_Teks_.
◇ ◇ ◇ ◇
15. Ayat 3 huruf m : Setiap orang dilarang Mengeluarkan, membawa, dan mengangkut tumbuh – tumbuhan dan satwa liar yang tidak dilindungi undang – undang yang berasal dari kawasan hutan tanpa izin dari pejabat yang berwenang Ketentuan tentang mengeluarkan, membawa dan mengangkut tumbuhan dan atau satwa yang dilindungi diatur sesuai dengan peraturan perundang – undangan yang berlaku.

Penggolongan Tindak Pidana Kehutanan
Merujuk kepada Undang - Undang Kehutanan, tindak pidana di bidang kehutanan meliputi 15 jenis tindak pidana yang dapat digolongkan ke dalam 3 golongan, yaitu ;
1) larangan merusak sarana dan prasarana perlindungan hutan;
2) larangan menimbulkan kerusakan hutan;
3) larangan yang bersifat administratif namun memberikan sanksi pidana.
Golongan pertama dan golongan ketiga, merupakan tindak pidana formil (delik formil); sedangkan golongan kedua, merupakan tindak pidana materiel (delik materiel) yang mensyaratkan terjadinya akibat kerusakan hutan. Golongan ketiga dari jenis tindak pidana di bidang kehutanan sesungguhnya merupakan ketentuan administrative yang menimbulkan suatu akibat (kerusakan hutan) karena ditujukan kepada penerima izin usaha di bidang kehutanan (izin usaha pemanfaatan kawasan, pemanfaatan jasa lingkungan, pemanfaatan hasil hutan kayu dan bukan kayu, pemungutan hasil hutan kayu dan bukan kayu).
◇ ◇ ◇ ◇
_Entri data tersimpan_.

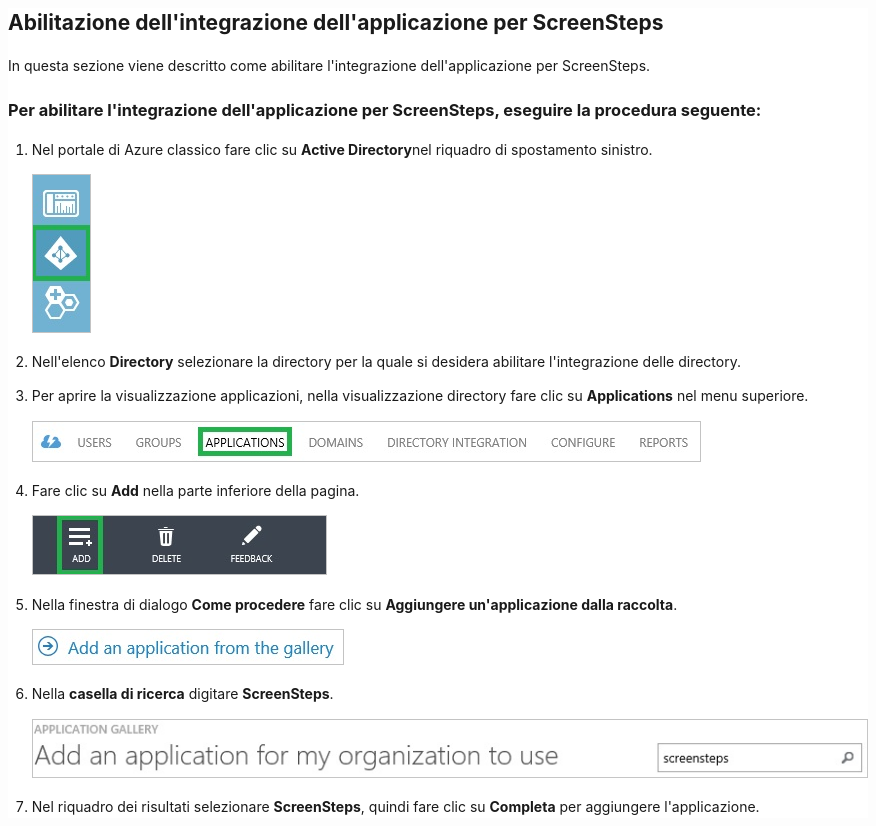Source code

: ## <a name="enabling-the-application-integration-for-screensteps"></a>Abilitazione dell'integrazione dell'applicazione per ScreenSteps
In questa sezione viene descritto come abilitare l'integrazione dell'applicazione per ScreenSteps.

### <a name="to-enable-the-application-integration-for-screensteps-perform-the-following-steps"></a>Per abilitare l'integrazione dell'applicazione per ScreenSteps, eseguire la procedura seguente:
1. Nel portale di Azure classico fare clic su **Active Directory**nel riquadro di spostamento sinistro.
   
   ![Active Directory](./media/active-directory-saas-screensteps-tutorial/IC700993.png "Active Directory")
2. Nell'elenco **Directory** selezionare la directory per la quale si desidera abilitare l'integrazione delle directory.
3. Per aprire la visualizzazione applicazioni, nella visualizzazione directory fare clic su **Applications** nel menu superiore.
   
   ![Applications](./media/active-directory-saas-screensteps-tutorial/IC700994.png "Applications")
4. Fare clic su **Add** nella parte inferiore della pagina.
   
   ![Aggiungi applicazione](./media/active-directory-saas-screensteps-tutorial/IC749321.png "Add application")
5. Nella finestra di dialogo **Come procedere** fare clic su **Aggiungere un'applicazione dalla raccolta**.
   
   ![Aggiungere un'applicazione dalla raccolta](./media/active-directory-saas-screensteps-tutorial/IC749322.png "Add an application from gallerry")
6. Nella **casella di ricerca** digitare **ScreenSteps**.
   
   ![Raccolta di applicazioni](./media/active-directory-saas-screensteps-tutorial/IC778517.png "Application gallery")
7. Nel riquadro dei risultati selezionare **ScreenSteps**, quindi fare clic su **Completa** per aggiungere l'applicazione.
   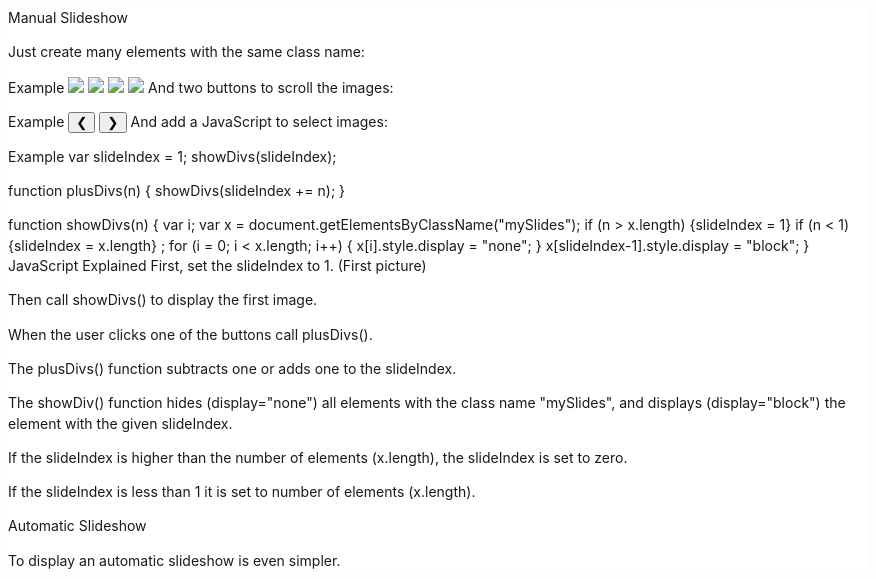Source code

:

Manual Slideshow 

Just create many elements with the same class name:

Example
<img class="mySlides" src="img_snowtops.jpg">
<img class="mySlides" src="img_lights.jpg">
<img class="mySlides" src="img_mountains.jpg">
<img class="mySlides" src="img_forest.jpg">
And two buttons to scroll the images:

Example
<button class="w3-button w3-display-left" onclick="plusDivs(-1)">&#10094;</button>
<button class="w3-button w3-display-right" onclick="plusDivs(+1)">&#10095;</button>
And add a JavaScript to select images:

Example
var slideIndex = 1;
showDivs(slideIndex);

function plusDivs(n) {
  showDivs(slideIndex += n);
}

function showDivs(n) {
  var i;
  var x = document.getElementsByClassName("mySlides");
  if (n > x.length) {slideIndex = 1}
  if (n < 1) {slideIndex = x.length} ;
  for (i = 0; i < x.length; i++) {
    x[i].style.display = "none";
  }
  x[slideIndex-1].style.display = "block";
}
JavaScript Explained
First, set the slideIndex to 1. (First picture)

Then call showDivs() to display the first image.

When the user clicks one of the buttons call plusDivs().

The plusDivs() function subtracts one or  adds one to the slideIndex.

The showDiv() function hides (display="none") all elements with the class name "mySlides", and displays (display="block") the element with the given slideIndex.

If the slideIndex is higher than the number of elements (x.length), the slideIndex is set to zero.

If the slideIndex is less than 1 it is set to number of elements (x.length).


Automatic Slideshow

To display an automatic slideshow is even simpler.
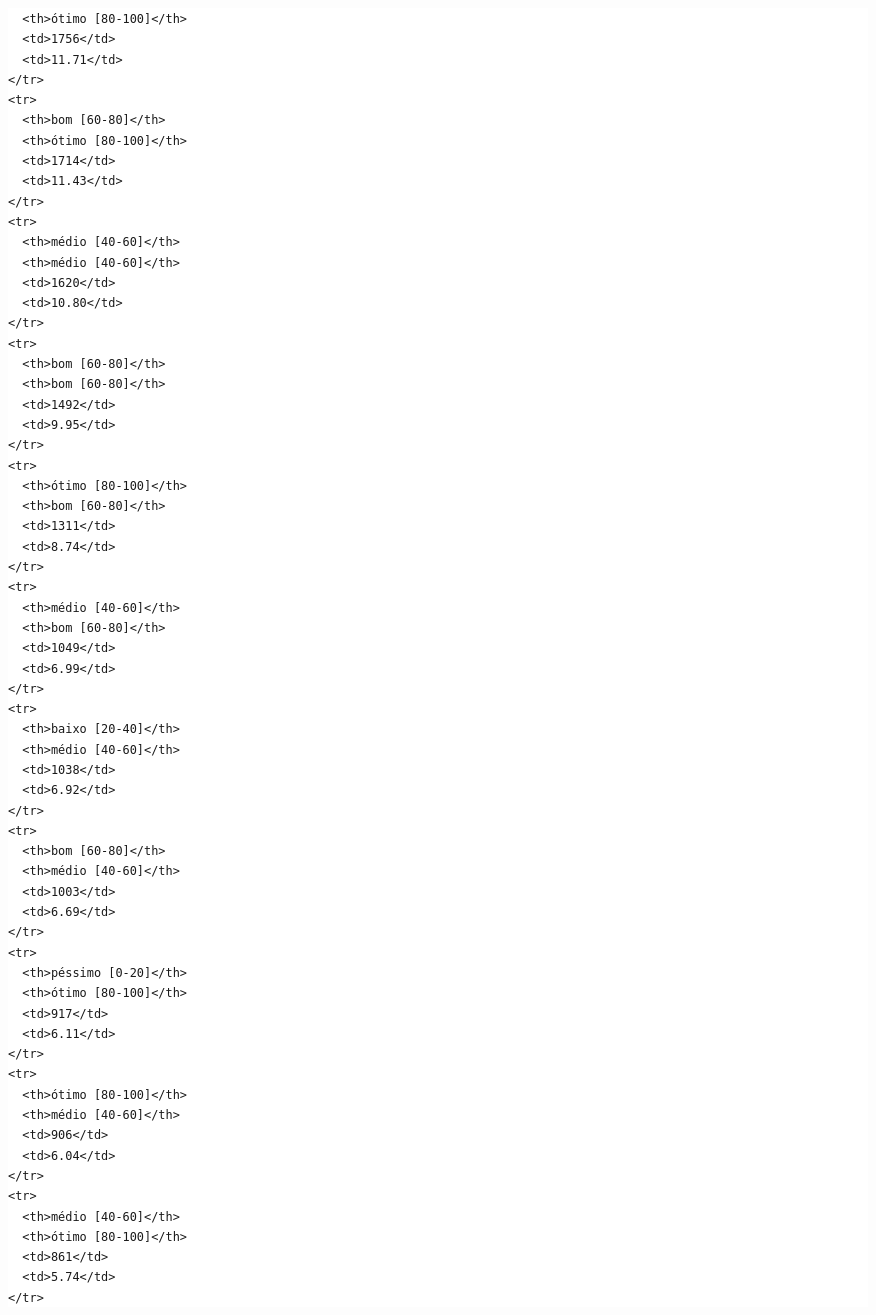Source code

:       <th>ótimo [80-100]</th>
      <td>1756</td>
      <td>11.71</td>
    </tr>
    <tr>
      <th>bom [60-80]</th>
      <th>ótimo [80-100]</th>
      <td>1714</td>
      <td>11.43</td>
    </tr>
    <tr>
      <th>médio [40-60]</th>
      <th>médio [40-60]</th>
      <td>1620</td>
      <td>10.80</td>
    </tr>
    <tr>
      <th>bom [60-80]</th>
      <th>bom [60-80]</th>
      <td>1492</td>
      <td>9.95</td>
    </tr>
    <tr>
      <th>ótimo [80-100]</th>
      <th>bom [60-80]</th>
      <td>1311</td>
      <td>8.74</td>
    </tr>
    <tr>
      <th>médio [40-60]</th>
      <th>bom [60-80]</th>
      <td>1049</td>
      <td>6.99</td>
    </tr>
    <tr>
      <th>baixo [20-40]</th>
      <th>médio [40-60]</th>
      <td>1038</td>
      <td>6.92</td>
    </tr>
    <tr>
      <th>bom [60-80]</th>
      <th>médio [40-60]</th>
      <td>1003</td>
      <td>6.69</td>
    </tr>
    <tr>
      <th>péssimo [0-20]</th>
      <th>ótimo [80-100]</th>
      <td>917</td>
      <td>6.11</td>
    </tr>
    <tr>
      <th>ótimo [80-100]</th>
      <th>médio [40-60]</th>
      <td>906</td>
      <td>6.04</td>
    </tr>
    <tr>
      <th>médio [40-60]</th>
      <th>ótimo [80-100]</th>
      <td>861</td>
      <td>5.74</td>
    </tr>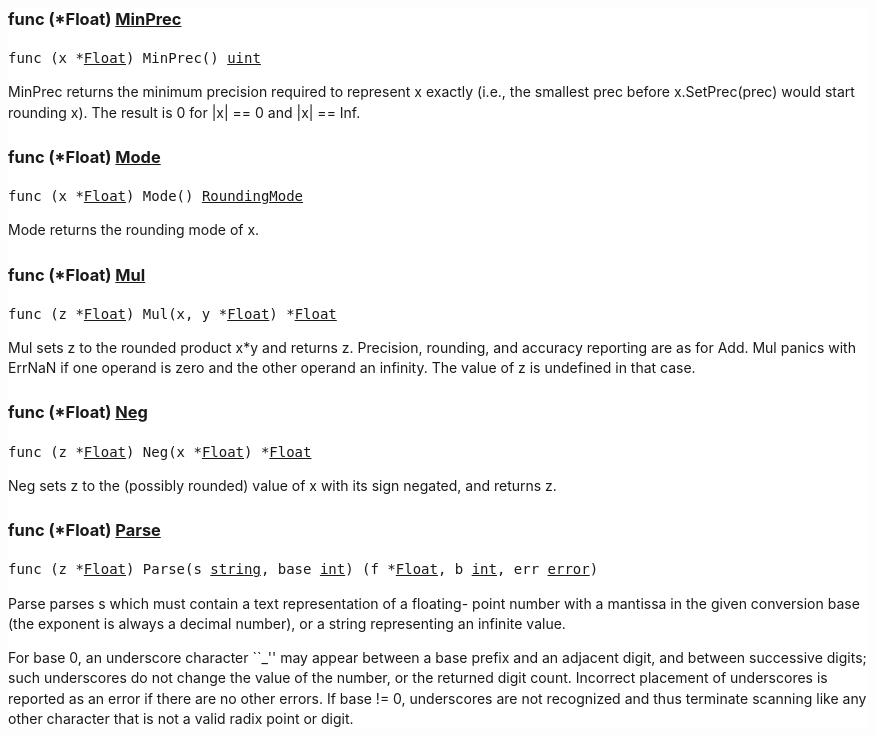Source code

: 


### <a id="Float.MinPrec">func</a> (\*Float) [MinPrec](https://golang.org/src/math/big/float.go?s=7505:7535#L205)
<pre>func (x *<a href="#Float">Float</a>) MinPrec() <a href="/pkg/builtin/#uint">uint</a></pre>
MinPrec returns the minimum precision required to represent x exactly
(i.e., the smallest prec before x.SetPrec(prec) would start rounding x).
The result is 0 for |x| == 0 and |x| == Inf.




### <a id="Float.Mode">func</a> (\*Float) [Mode](https://golang.org/src/math/big/float.go?s=7675:7710#L213)
<pre>func (x *<a href="#Float">Float</a>) Mode() <a href="#RoundingMode">RoundingMode</a></pre>
Mode returns the rounding mode of x.




### <a id="Float.Mul">func</a> (\*Float) [Mul](https://golang.org/src/math/big/float.go?s=42700:42739#L1569)
<pre>func (z *<a href="#Float">Float</a>) Mul(x, y *<a href="#Float">Float</a>) *<a href="#Float">Float</a></pre>
Mul sets z to the rounded product x*y and returns z.
Precision, rounding, and accuracy reporting are as for Add.
Mul panics with ErrNaN if one operand is zero and the other
operand an infinity. The value of z is undefined in that case.




### <a id="Float.Neg">func</a> (\*Float) [Neg](https://golang.org/src/math/big/float.go?s=31968:32004#L1169)
<pre>func (z *<a href="#Float">Float</a>) Neg(x *<a href="#Float">Float</a>) *<a href="#Float">Float</a></pre>
Neg sets z to the (possibly rounded) value of x with its sign negated,
and returns z.




### <a id="Float.Parse">func</a> (\*Float) [Parse](https://golang.org/src/math/big/floatconv.go?s=7239:7309#L251)
<pre>func (z *<a href="#Float">Float</a>) Parse(s <a href="/pkg/builtin/#string">string</a>, base <a href="/pkg/builtin/#int">int</a>) (f *<a href="#Float">Float</a>, b <a href="/pkg/builtin/#int">int</a>, err <a href="/pkg/builtin/#error">error</a>)</pre>
Parse parses s which must contain a text representation of a floating-
point number with a mantissa in the given conversion base (the exponent
is always a decimal number), or a string representing an infinite value.

For base 0, an underscore character ``_'' may appear between a base
prefix and an adjacent digit, and between successive digits; such
underscores do not change the value of the number, or the returned
digit count. Incorrect placement of underscores is reported as an
error if there are no other errors. If base != 0, underscores are
not recognized and thus terminate scanning like any other character
that is not a valid radix point or digit.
◇ ◇ ◇ ◇
Tolong kutip seluruh teks tentang tindak pidana kehutanan di atas kata demi kata, tanpa mengubah apa pun.

_Hasil Pengerjaan_.
15. Ayat 3 huruf m : Setiap orang dilarang Mengeluarkan, membawa, dan mengangkut tumbuh – tumbuhan dan satwa liar yang tidak dilindungi undang – undang yang berasal dari kawasan hutan tanpa izin dari pejabat yang berwenang Ketentuan tentang mengeluarkan, membawa dan mengangkut tumbuhan dan atau satwa yang dilindungi diatur sesuai dengan peraturan perundang – undangan yang berlaku.

Penggolongan Tindak Pidana Kehutanan
Merujuk kepada Undang - Undang Kehutanan, tindak pidana di bidang kehutanan meliputi 15 jenis tindak pidana yang dapat digolongkan ke dalam 3 golongan, yaitu ;
1) larangan merusak sarana dan prasarana perlindungan hutan;
2) larangan menimbulkan kerusakan hutan;
3) larangan yang bersifat administratif namun memberikan sanksi pidana.
Golongan pertama dan golongan ketiga, merupakan tindak pidana formil (delik formil); sedangkan golongan kedua, merupakan tindak pidana materiel (delik materiel) yang mensyaratkan terjadinya akibat kerusakan hutan. Golongan ketiga dari jenis tindak pidana di bidang kehutanan sesungguhnya merupakan ketentuan administrative yang menimbulkan suatu akibat (kerusakan hutan) karena ditujukan kepada penerima izin usaha di bidang kehutanan (izin usaha pemanfaatan kawasan, pemanfaatan jasa lingkungan, pemanfaatan hasil hutan kayu dan bukan kayu, pemungutan hasil hutan kayu dan bukan kayu).